_Work instructions_. Check each line of the listing below for the string "Table", then copy every line that has it.

_Record excerpts_.
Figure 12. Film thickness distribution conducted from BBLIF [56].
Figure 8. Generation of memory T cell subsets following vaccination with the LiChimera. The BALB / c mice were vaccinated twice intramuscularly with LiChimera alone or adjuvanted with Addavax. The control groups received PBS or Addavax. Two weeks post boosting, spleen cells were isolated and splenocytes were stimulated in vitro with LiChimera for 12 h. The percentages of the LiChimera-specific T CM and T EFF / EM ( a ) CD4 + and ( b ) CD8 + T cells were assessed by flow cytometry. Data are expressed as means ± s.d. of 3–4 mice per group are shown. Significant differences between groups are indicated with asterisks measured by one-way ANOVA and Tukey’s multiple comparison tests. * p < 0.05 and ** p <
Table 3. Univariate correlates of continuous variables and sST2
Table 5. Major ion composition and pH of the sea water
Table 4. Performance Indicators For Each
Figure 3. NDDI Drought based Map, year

_Output of the exercise_.
Table 3. Univariate correlates of continuous variables and sST2
Table 5. Major ion composition and pH of the sea water
Table 4. Performance Indicators For Each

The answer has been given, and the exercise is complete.